The Null Device

The Christmas/New Year holiday season is nigh upon us; and with it comes the traditional epidemic of seasonal depression, as people compare their own miserable lives, unfavourably, to idealised images of Yuletide bliss. Not surprisingly, the suicide rate peaks in late December and early January; while some open their presents, others open their wrists. Also unsurprisingly, Christmas is the traditional release date for violent action films:

Watching wrathful murders makes depressed people feel strong. They walk home in the cold to their empty apartments, hopped-up on the sexy pump of rage, hoping some asshole will say something obnoxious to them so they can feel justified in kicking the joker until he doesn't move anymore. "Howdya like that, heh?" one can leer as the perp squirms in the gutter. "Merry f---ing Christmas." This violently escapist conclusion is less painful for both parties than staying home and watching "It's a Wonderful Life" and crying hot, piteous tears for oneself when everything turns out OK at the end. "When will I get my happy ending?" one sobs between chicken nuggets. Not this Xmas.

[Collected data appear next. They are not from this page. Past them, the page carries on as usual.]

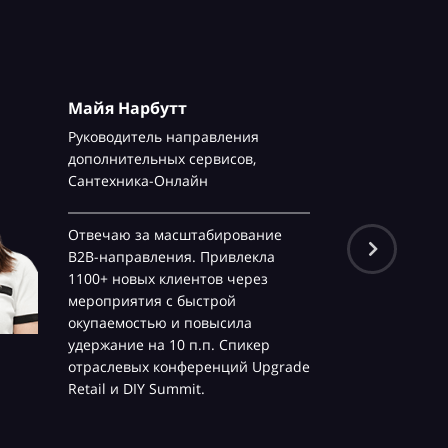
Майя Нарбутт
Руководитель направления
дополнительных сервисов,
Сантехника-Онлайн
Отвечаю за масштабирование
B2B-направления. Привлекла
1100+ новых клиентов через
мероприятия с быстрой
окупаемостью и повысила
удержание на 10 п.п. Спикер
отраслевых конференций Upgrade
Retail и DIY Summit.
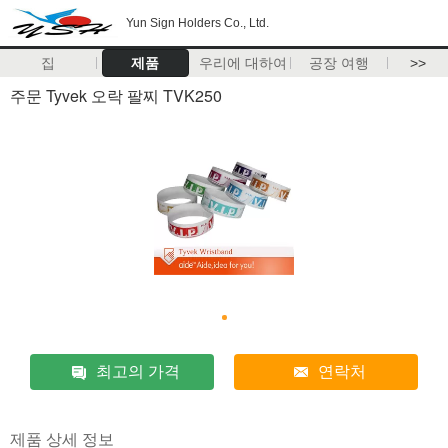
Yun Sign Holders Co., Ltd.
집
제품
우리에 대하여
공장 여행
>>
주문 Tyvek 오락 팔찌 TVK250
최고의 가격
연락처
제품 상세 정보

Fortunately, suicide, drunken stupor and impotent hatred aren't the only options: you can always subvert it into an occasion to play pranks.

Another fun one is to rip up cotton balls and throw ketchup on them, in front of the fireplace. That way, when everyone comes into the living room for Xmas morning, you can say, "Uh-oh. White hair and blood. Looks like the dog got him. Poor Santa."